#!/usr/bin/env python3
"""
Batch scraper for Brazilian banks and fintechs
"""
import sys
import os
import json
import time

sys.path.insert(0, os.path.dirname(os.path.abspath(__file__)))
from src.scraper import SafariScraper

# Sites to scrape (prioritized list)
SITES = [
    # Bancos Digitais (most relevant)
    "inter.co",
    "c6bank.com.br",
    "pagbank.com.br",
    "neon.com.br",

    # Bancos Tradicionais
    "bb.com.br",
    "santander.com.br",
    "caixa.gov.br",

    # Fintechs de Pagamento
    "mercadopago.com.br",
    "picpay.com",
    "stone.com.br",

    # Investimentos
    "xpi.com.br",
    "rico.com.vc",
]

def main():
    scraper = SafariScraper()
    results = []
    total_cost = 0
    total_tokens = 0

    print(f"\n{'#'*60}")
    print(f"# BATCH SCRAPER - {len(SITES)} sites")
    print(f"{'#'*60}\n")

    for i, site in enumerate(SITES, 1):
        print(f"\n[{i}/{len(SITES)}] Processing: {site}")
        print("-" * 40)

        try:
            result = scraper.run(site)

            if "error" not in result and "analysis" in result:
                metrics = result["analysis"].get("metrics", {})
                cost = metrics.get("total_cost_usd", 0)
                tokens = metrics.get("total_tokens", 0)
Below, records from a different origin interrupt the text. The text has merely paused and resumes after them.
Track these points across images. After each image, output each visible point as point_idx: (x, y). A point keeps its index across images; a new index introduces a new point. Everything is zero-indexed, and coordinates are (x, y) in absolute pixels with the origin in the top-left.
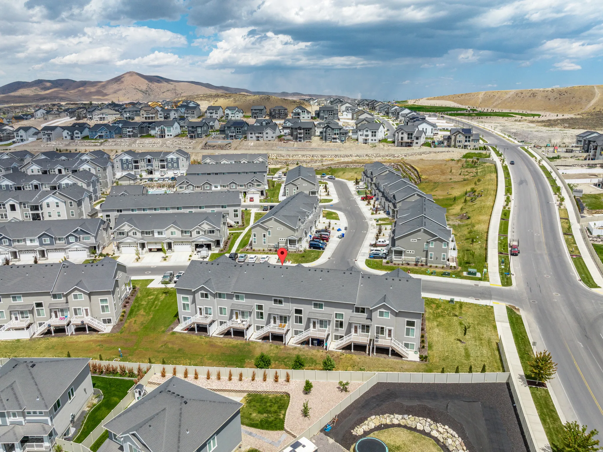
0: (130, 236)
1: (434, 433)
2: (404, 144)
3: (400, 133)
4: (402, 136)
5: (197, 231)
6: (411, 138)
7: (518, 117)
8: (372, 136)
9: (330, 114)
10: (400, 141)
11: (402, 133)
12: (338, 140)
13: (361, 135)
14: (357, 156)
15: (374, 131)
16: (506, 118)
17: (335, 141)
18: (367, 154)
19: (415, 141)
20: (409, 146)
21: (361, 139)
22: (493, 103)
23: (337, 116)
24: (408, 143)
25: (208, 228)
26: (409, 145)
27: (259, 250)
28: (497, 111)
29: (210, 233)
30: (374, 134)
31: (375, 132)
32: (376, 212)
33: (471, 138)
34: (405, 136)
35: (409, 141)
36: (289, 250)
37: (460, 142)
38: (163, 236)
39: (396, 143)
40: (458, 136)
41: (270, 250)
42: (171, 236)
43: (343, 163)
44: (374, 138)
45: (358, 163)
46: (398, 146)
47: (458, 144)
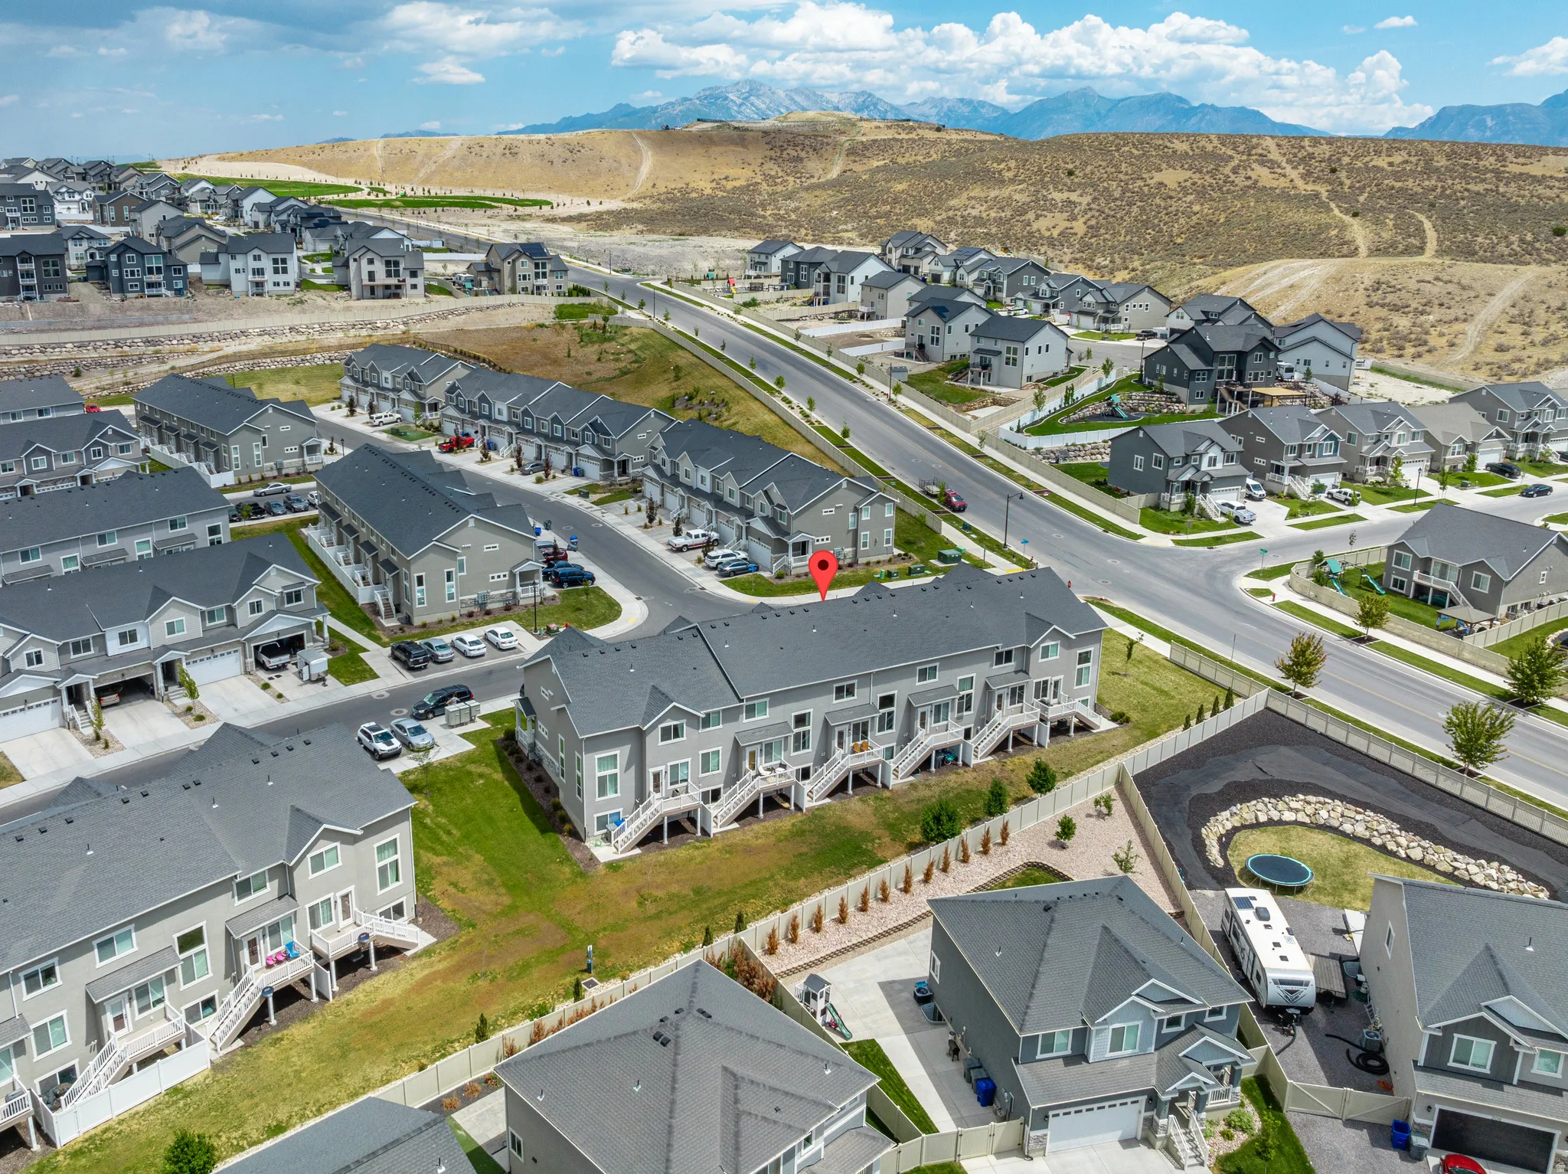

                total_cost += cost
                total_tokens += tokens

                results.append({
                    "url": site,
                    "success": True,
                    "tokens": tokens,
                    "cost": cost
                })

                print(f"✅ Success: {tokens} tokens, ${cost:.4f}")
            else:
                results.append({
                    "url": site,
                    "success": False,
                    "error": result.get("error", "Unknown error")
                })
                print(f"❌ Failed: {result.get('error', 'Unknown')}")

        except Exception as e:
            results.append({
                "url": site,
                "success": False,
                "error": str(e)
            })
            print(f"❌ Error: {e}")

        # Small delay between requests
        if i < len(SITES):
            print("Waiting 3s before next...")
            time.sleep(3)

    # Summary
    print(f"\n{'='*60}")
    print("BATCH SUMMARY")
    print(f"{'='*60}")

    successful = sum(1 for r in results if r.get("success"))
    print(f"Successful: {successful}/{len(SITES)}")
    print(f"Total Tokens: {total_tokens:,}")
    print(f"Total Cost: ${total_cost:.4f}")

    # Save summary
    summary_path = os.path.join(os.path.dirname(__file__), "output", "batch_summary.json")
    with open(summary_path, "w") as f:
        json.dump({
            "total_sites": len(SITES),
            "successful": successful,
            "total_tokens": total_tokens,
            "total_cost": total_cost,
            "results": results
        }, f, indent=2)

    print(f"\nSummary saved to: {summary_path}")

if __name__ == "__main__":
    main()